REGINA — After John Strang shot and killed his wife in their Saskatchewan home, he drove his Jeep — packed with guns, ammunition, handcuffs and duct tape — to the home of a female friend for a chilling conversation.
He told Lynn Larsen that she haunted him and he fantasized about raping her.
He said he thought about killing a lot of people and that he had killed his wife earlier that day.
“It was just out of the blue,” Larsen told The Canadian Press. “I just shot up a quick prayer in my head, not that he saw, to help me through.
“I felt that I couldn’t show fear — that would have been a big mistake.”
The conversation between Strang and Larsen lasted nearly two hours on the night of Aug. 1, 2015, at her ranch home near Rockford, east of Saskatoon.
Her grandchildren were staying with her and had gone to bed.
Her husband, Roland, was out at a singing competition, but she told Strang he was expected home at 11 p.m.
A few minutes before 11 p.m., Strang headed for the door.
“You are lucky your grandkids were here, because I would never hurt a child,” he told her.
After Strang left, Larsen called police.
Officers found Lisa Strang dead on a basement sofa in the couple’s home in McLean, east of Regina. She had been shot in the back and in the head.
Strang was arrested two days later near North Battleford.
Details of the case emerged in a Regina courtroom earlier this month when Strang pleaded guilty to second-degree murder in the death of his 47-year-old wife and to uttering a death threat against Larsen, now 58.
Strang, 50, is to receive an automatic life sentence this Wednesday. Crown and defence lawyers have jointly recommended he not be eligible for parole for 17 years.
“I hope that he never gets out,” said Lisa Strang’s aunt, Pat Torgrimson of Swift Current, Sask.

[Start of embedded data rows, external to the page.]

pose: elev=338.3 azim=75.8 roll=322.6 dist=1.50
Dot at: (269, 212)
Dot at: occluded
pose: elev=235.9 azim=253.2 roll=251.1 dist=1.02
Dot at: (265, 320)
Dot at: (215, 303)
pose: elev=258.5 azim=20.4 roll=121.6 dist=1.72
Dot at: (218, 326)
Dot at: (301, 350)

She describes John Strang as a controlling figure who didn’t want his wife to have much contact with her family.
“I never liked him from Day 1,” said Torgrimson. “He kept her under his thumb.”
Court heard the couple met at the University of Regina and married in 1991.

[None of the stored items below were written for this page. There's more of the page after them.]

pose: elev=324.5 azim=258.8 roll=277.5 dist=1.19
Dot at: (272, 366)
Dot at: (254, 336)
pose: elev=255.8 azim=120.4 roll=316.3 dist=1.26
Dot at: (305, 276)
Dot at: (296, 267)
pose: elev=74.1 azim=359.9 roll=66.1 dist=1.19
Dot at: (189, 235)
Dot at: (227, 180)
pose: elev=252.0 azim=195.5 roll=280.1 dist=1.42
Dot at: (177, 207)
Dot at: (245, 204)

In 2004, Lisa Strang became finance director for the governing Saskatchewan Party.
“I personally watched over the years how she mentored and helped her colleagues to become, not just better employees, but also better people,” Patrick Bundrock, the party’s executive director, told court in his victim impact statement.
He described how she listened to Celtic music and Simon and Garfunkel songs in her office. She crafted blankets each time a co-worker had a baby. She cared about people, he said.
“In 2005, I lost my daughter. And every year on the anniversary of her passing I would receive a beautiful homemade card from Lisa. She would always remember, each and every year.”
In the last three years of her life, Lisa Strang lost 100 pounds by walking on a treadmill at home each night after work. She became more confident and happy, Bundrock said.
She also complained openly about her marriage, court heard. She didn’t like her husband’s spending habits and was frequently paying off his debts.
About the same time, John Strang, an off-and-on truck driver, griped to others about a lack of intimacy with his wife.
And then he met Lynn Larsen.
He was introduced to Larsen and her husband through a friend and developed a secret, erotic fixation on the woman, court heard.
In June 2015, Strang phoned Roland Larsen and lied about having stomach cancer and only a few months to live. He asked to stay at their property to get away from things.
He then purchased handcuffs and sexual enhancement supplements from the internet.
And, showing off four guns in the back of his Jeep, he told a co-worker: “I could shoot someone, no problem.”
When Bundrock learned that police were searching for Strang, he knew something bad had happened to her. He sent a text hoping she was OK, but never got a response.
“Lisa always put John first,” Bundrock told the judge.
“I am so angry because Lisa was on the way to becoming a new person, and she had so much potential and she was killed by the person that she trusted the most.”
Larsen says she never got to meet Lisa Strang.
And she’s still trying to get over her terrifying night with John Strang.
“It hasn’t been easy,” she said. “I don’t think it ever will be.”